Two astronauts will make a hastily planned spacewalk today to try to fix an ammonia leak in the International Space Station’s power system. Officials emphasized the six-member crew is not in danger.

The leak in a cooling system was discovered Thursday when “snowflakes” of ammonia were seen flying away from the station.

Spacewalks are rarely done on such short notice, but the U.S. space agency wanted to check out the leak before all the ammonia escaped. They also want to take advantage of a spacewalking crew member who is about to return home.

Officials said the space station has plenty of power, even though the leak forced NASA to shut off the power channel from one of eight solar panels that supply electricity.

The station can operate fine with only seven electrical channels, space station program manager Michael Suffredini said Friday. Power from the affected panel was re-routed to the other seven systems.
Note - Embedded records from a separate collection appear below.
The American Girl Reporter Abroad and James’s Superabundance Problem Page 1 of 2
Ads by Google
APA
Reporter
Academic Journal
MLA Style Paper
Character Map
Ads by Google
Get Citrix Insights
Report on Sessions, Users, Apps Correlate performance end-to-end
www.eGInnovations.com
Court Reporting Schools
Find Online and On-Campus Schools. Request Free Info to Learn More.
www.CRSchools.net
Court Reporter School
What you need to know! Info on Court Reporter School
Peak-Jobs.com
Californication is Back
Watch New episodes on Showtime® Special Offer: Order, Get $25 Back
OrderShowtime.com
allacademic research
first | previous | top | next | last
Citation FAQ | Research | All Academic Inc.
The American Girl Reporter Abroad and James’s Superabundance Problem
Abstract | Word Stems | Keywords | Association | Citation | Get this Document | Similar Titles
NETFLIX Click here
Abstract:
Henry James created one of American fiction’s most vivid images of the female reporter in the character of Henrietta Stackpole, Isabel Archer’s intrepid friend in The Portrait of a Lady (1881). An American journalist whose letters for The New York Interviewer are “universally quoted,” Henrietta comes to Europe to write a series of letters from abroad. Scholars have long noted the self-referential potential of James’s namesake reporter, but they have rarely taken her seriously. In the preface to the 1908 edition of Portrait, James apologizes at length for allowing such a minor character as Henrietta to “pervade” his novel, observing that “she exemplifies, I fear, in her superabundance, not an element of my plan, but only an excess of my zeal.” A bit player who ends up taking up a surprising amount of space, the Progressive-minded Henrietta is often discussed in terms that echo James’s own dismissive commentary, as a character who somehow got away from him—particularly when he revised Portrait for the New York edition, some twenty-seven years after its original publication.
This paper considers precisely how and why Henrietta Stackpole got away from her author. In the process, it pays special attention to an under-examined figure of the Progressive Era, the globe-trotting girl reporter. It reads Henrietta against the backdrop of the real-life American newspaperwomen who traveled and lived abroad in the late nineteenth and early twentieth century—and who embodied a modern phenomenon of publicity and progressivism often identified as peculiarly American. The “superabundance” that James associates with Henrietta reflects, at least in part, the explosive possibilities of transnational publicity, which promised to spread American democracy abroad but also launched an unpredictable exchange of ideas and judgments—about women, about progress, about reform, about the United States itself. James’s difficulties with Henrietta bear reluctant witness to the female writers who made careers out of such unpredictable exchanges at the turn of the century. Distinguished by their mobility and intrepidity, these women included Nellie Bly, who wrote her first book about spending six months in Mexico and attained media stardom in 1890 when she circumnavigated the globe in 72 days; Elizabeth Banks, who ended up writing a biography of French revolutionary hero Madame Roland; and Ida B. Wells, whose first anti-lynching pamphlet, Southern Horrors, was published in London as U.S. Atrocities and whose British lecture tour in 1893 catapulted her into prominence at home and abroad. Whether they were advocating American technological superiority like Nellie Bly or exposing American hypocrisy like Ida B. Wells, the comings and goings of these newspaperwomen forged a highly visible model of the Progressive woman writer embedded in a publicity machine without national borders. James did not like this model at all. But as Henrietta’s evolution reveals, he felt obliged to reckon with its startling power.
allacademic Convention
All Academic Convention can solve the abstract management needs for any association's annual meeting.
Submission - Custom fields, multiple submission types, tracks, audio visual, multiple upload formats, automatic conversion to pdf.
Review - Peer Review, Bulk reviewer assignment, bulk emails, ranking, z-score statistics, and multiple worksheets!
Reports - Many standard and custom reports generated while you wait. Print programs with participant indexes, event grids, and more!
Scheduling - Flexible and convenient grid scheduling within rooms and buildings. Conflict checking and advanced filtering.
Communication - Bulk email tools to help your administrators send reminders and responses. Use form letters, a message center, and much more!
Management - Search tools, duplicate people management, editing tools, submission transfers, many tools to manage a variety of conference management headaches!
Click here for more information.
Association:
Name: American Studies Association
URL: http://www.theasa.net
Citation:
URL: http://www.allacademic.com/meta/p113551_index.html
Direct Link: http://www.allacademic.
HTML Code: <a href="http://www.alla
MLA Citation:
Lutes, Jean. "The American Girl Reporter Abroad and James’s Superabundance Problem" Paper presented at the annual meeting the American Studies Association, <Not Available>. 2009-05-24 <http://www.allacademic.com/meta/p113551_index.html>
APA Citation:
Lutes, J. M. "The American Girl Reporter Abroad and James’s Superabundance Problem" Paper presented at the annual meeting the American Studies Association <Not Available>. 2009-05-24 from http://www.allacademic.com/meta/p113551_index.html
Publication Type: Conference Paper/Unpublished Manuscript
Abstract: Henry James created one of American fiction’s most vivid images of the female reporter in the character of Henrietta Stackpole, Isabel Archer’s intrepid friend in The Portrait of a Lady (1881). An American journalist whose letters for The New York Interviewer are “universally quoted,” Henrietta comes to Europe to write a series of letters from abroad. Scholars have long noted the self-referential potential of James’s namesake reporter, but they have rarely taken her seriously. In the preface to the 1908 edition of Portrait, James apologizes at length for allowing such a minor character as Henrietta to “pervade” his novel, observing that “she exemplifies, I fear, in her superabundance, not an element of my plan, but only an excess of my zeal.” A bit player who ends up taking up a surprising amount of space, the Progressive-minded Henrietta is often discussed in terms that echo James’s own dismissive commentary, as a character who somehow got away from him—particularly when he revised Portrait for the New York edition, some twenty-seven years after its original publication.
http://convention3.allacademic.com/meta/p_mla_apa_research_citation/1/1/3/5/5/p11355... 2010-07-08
Suffredini said the chief suspect for the leak is space junk hitting a cooling tube, but he said the area had a slow small leak for many years that suddenly accelerated Thursday.

“You’re talking a very, very, very small hole,” Suffredini said.

NASA hopes the leak is in a small pump box. During the six-hour spacewalk this morning, U.S. astronauts Chris Cassidy and Tom Marshburn will replace the 260-pound box with a nearby spare.

While NASA has had to do impromptu spacewalks before, they haven’t been done on the space station since it was built and operating as a finished lab, chief flight director Norm Knight said.

Station Commander Chris Hadfield of Canada told NASA flight controllers Friday the crew is ready for the spacewalk.

“It’s the right thing to do,” he radioed down to Earth.

Hadfield tweeted that the crew was working “like clockwork” and said the two spacewalkers were already getting their spacesuits ready.

If the cooling system can’t be fixed in today’s spacewalk, it can be fixed in later spacewalks, Suffredini said. NASA can and has operated the station fully on seven power channels, he said.

But that would leave the station little margin for error. If there are more problems, some experiments on board may have to be shut down to conserve power.

NASA spokesman Rob Navias said the repair is what the agency calls one of the “Big 12” types of emergency repair work that all spacewalking astronauts train for in advance.

In 2009, Cassidy and Marshburn flew to the space station on the shuttle Endeavour and walked in space together to swap out a battery in the same location, so “they know this worksite inside and out,” Navias said.

Marshburn, Hadfield and Russia’s Roman Romanenko are set to return to Earth on Monday. NASA Administrator Charles Bolden told reporters Friday that their return will go ahead as planned.